Now comes a related issue, namely the appointment of Brett Kavanaugh, President Trump’s new designee to SCOTUS. The Democrats are already screeching about the need for any non-leftist nominee to SCOTUS to swear allegiance to Stare Decisis — namely a strong respect for previous court decisions when considering new cases. What today’s Democrats won’t tell you is that same argument was made by Democrats in the mid- 19th Century to support chattel slavery, namely in the Dred Scott decision (1857).
So we can expect the Democrats to base their fundamental opposition to Kavanaugh on the possibility that Roe v. Wade might be reversed by a SCOTUS that increasingly restricts itself to its Constitutional role. Namely a role that’s rightly termed conservative, a role that all should demand of this and all courts regardless of judges’ political beliefs. But it’s long past time that the left realizes that this door swings both ways. It’s true that SCOTUS could decide that Roe v Wade was an over-reach by the 1973 Burger Court.

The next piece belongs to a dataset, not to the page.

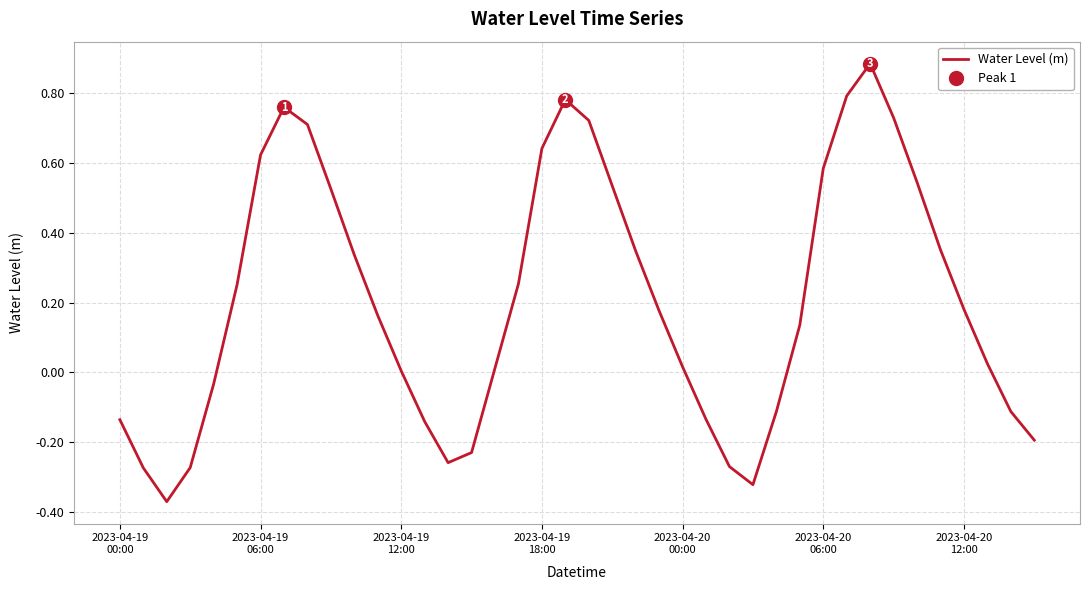

True or false: the data shows 0.4 at 2023-04-19 06:00.

False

And that the increase in biological knowledge over the intervening years makes it clear that the fetus is nothing if not a human being – thus entitling her to Constitutional protection under the 14th Amendment against all who would harm it, including its mother.
For those who support abortion-on-demand, they could take reasonable solace in the fact that if the overreach of Roe v. Wade was reversed, each State could decide for itself what it wants in terms of abortion – unless folks in those States come to realize how much more we know now than we did fifty years ago. But regardless of this one highly emotive example of a past SCOTUS over-reach, we could all, left, right and center, take solace in knowing that our federal courts are returning to their proper role – as envisioned by Hamilton – as the least threatening branch of government. Bottom line is that it’s past time to roll back the left’s decades-long efforts to usurp the Constitution of the United States via an un-elected, politically activist judiciary.